Anatomie van de thoracale wervels

De thoracale wervels zijn die wervels die grenzen aan de ribben die de ademhalingsorganen omringen. Er zijn elf wervels met stekels en vleugels en één wervel zonder vleugels, dus in totaal twaalf wervels. Hun stekels zijn niet hetzelfde: de stekels die grenzen aan de belangrijkere organen zijn groter en sterker. De vleugels van de borstwervels zijn harder dan de andere omdat de ribben ermee verbonden zijn. De bovenste zeven wervels hebben grote stekels en de vleugels zijn dik, zodat het hart voldoende beschermd wordt. Omdat het lichaam van de wervels werd gebruikt om stekels en vleugels te vormen, zijn hun articulerende processen kort en breed gemaakt.

In de wervels die zich erboven bevinden, behalve de tiende, hebben de naar boven gerichte scharnierprocessen putjes voor de toegang van de convexiteiten van de lagere processen, en in de naar beneden gerichte processen zijn er convexiteiten die zich in de putten bevinden. De stekels van deze wervels zijn naar beneden gebogen. Wat de tiende wervel betreft, de stekels ervan staan ​​recht en vormen een boog, en de articulerende processen hebben aan beide zijden putjes, maar geen convexiteiten, aangezien de articulerende processen er zowel boven als onder in binnendringen. Vervolgens komen de wervels, die zich onder de tiende bevinden. Hun uitstulpingen zijn naar boven gericht, hun putten zijn naar beneden gericht en de tanden zijn naar boven gebogen. Over de voordelen van dit alles zullen we later praten.

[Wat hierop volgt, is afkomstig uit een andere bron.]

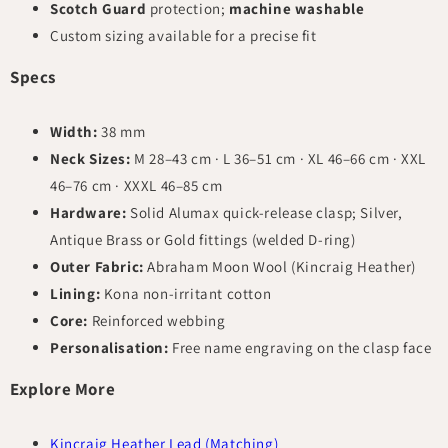
Scotch Guard
protection;
machine washable
Custom sizing available for a precise fit
Specs
Width:
38 mm
Neck Sizes:
M 28–43 cm · L 36–51 cm · XL 46–66 cm · XXL
46–76 cm · XXXL 46–85 cm
Hardware:
Solid Alumax quick-release clasp; Silver,
Antique Brass or Gold fittings (welded D-ring)
Outer Fabric:
Abraham Moon Wool (Kincraig Heather)
Lining:
Kona non-irritant cotton
Core:
Reinforced webbing
Personalisation:
Free name engraving on the clasp face
Explore More
Kincraig Heather Lead (Matching)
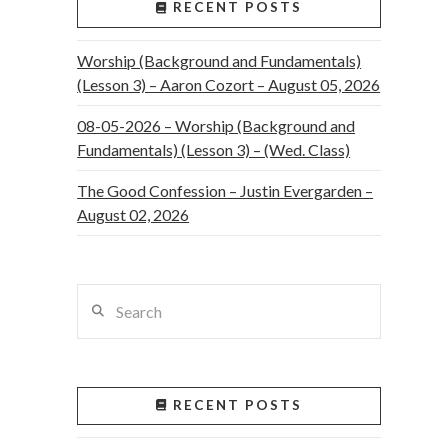
RECENT POSTS
Worship (Background and Fundamentals)
(Lesson 3) – Aaron Cozort – August 05, 2026
08-05-2026 – Worship (Background and
Fundamentals) (Lesson 3) – (Wed. Class)
The Good Confession – Justin Evergarden –
August 02, 2026
Search
RECENT POSTS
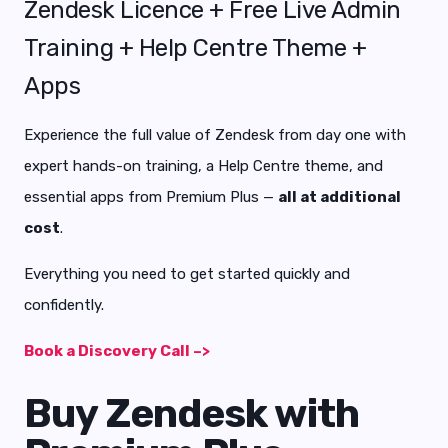
Zendesk Licence + Free Live Admin
Training + Help Centre Theme +
Apps
Experience the full value of Zendesk from day one with
expert hands-on training, a Help Centre theme, and
essential apps from Premium Plus —
all at additional
cost
.
Everything you need to get started quickly and
confidently.
Book a Discovery Call –>
Buy Zendesk with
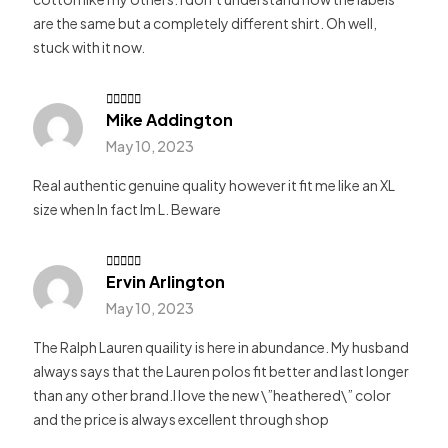
are the same but a completely different shirt. Oh well,
stuck with it now.
Mike Addington
Rated
5
out of 5
May 10, 2023
Real authentic genuine quality however it fit me like an XL
size when In fact Im L. Beware
Ervin Arlington
Rate
d
3
out
May 10, 2023
of 5
The Ralph Lauren quaility is here in abundance. My husband
always says that the Lauren polos fit better and last longer
than any other brand.I love the new \”heathered\” color
and the price is always excellent through shop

De twaalfde wervel heeft geen vleugels, omdat door de aanwezigheid van ribben de noodzaak daartoe minder groot is. Wat de bescherming betreft, is er een andere methode voor gebruikt, waarbij bescherming wordt gecombineerd met een ander hulpprogramma. Hier is een verklaring hiervoor: het bleek dat het nodig was om de lendenwervels een grotere omvang en sterkte van de gewrichten te geven, omdat ze op zichzelf dragen wat zich erboven bevindt. Dat is ook nodig

Ze hadden meer putjes en convexiteiten, dus hun articulerende processen waren dubbel gecreëerd. De zijde van de twaalfde wervel die ernaast ligt, moet er echter op lijken, daarom zijn de articulerende processen ook dubbel gemaakt. Deze processen verbruikten dus de stof die geschikt was voor gebruik op de vleugels. Verder werd de twaalfde wervel verder uitgezet, zodat het uitgezette deel ervan op een vleugel ging lijken en beide voorzieningen onmiddellijk in deze vorm werden gecombineerd. De twaalfde wervel is degene waaraan het ene uiteinde van het thoraco-abdominale septum grenst.

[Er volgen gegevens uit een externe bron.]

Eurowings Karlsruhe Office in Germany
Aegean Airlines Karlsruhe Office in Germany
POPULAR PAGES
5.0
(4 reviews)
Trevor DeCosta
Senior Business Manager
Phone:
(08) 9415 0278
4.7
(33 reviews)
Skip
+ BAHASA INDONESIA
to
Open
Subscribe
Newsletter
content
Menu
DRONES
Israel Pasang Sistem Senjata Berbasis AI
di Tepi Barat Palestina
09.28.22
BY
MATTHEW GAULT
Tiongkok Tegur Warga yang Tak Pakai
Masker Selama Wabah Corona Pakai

Wat betreft de wervels die boven deze wervel liggen, is het vanwege hun kleine formaat niet nodig om ze te versterken door het aantal articulerende processen te vergroten; ze hebben echter veel stekels en vleugels, zodat het hele deel van hun lichaam bezet is.

Omdat de wervels van de borstkas groter zijn dan de halswervels, zijn hun gemeenschappelijke openingen niet gelijk verdeeld over de twee wervels; integendeel, hun verhouding verandert geleidelijk en beetje bij beetje. In de bovenliggende wervels zijn er meer algemene gaten, en in de onderliggende wervels neemt hun aantal af, totdat het gat zich uiteindelijk volledig in één wervel bevindt.

Wat de overige rugwervels en lendenwervels betreft, zorgt de grootte van hun lichaam ervoor dat de hele opening erop kan worden geplaatst. De lendenwervels hebben rechts een opening en links een opening voor de uitgang van de zenuw.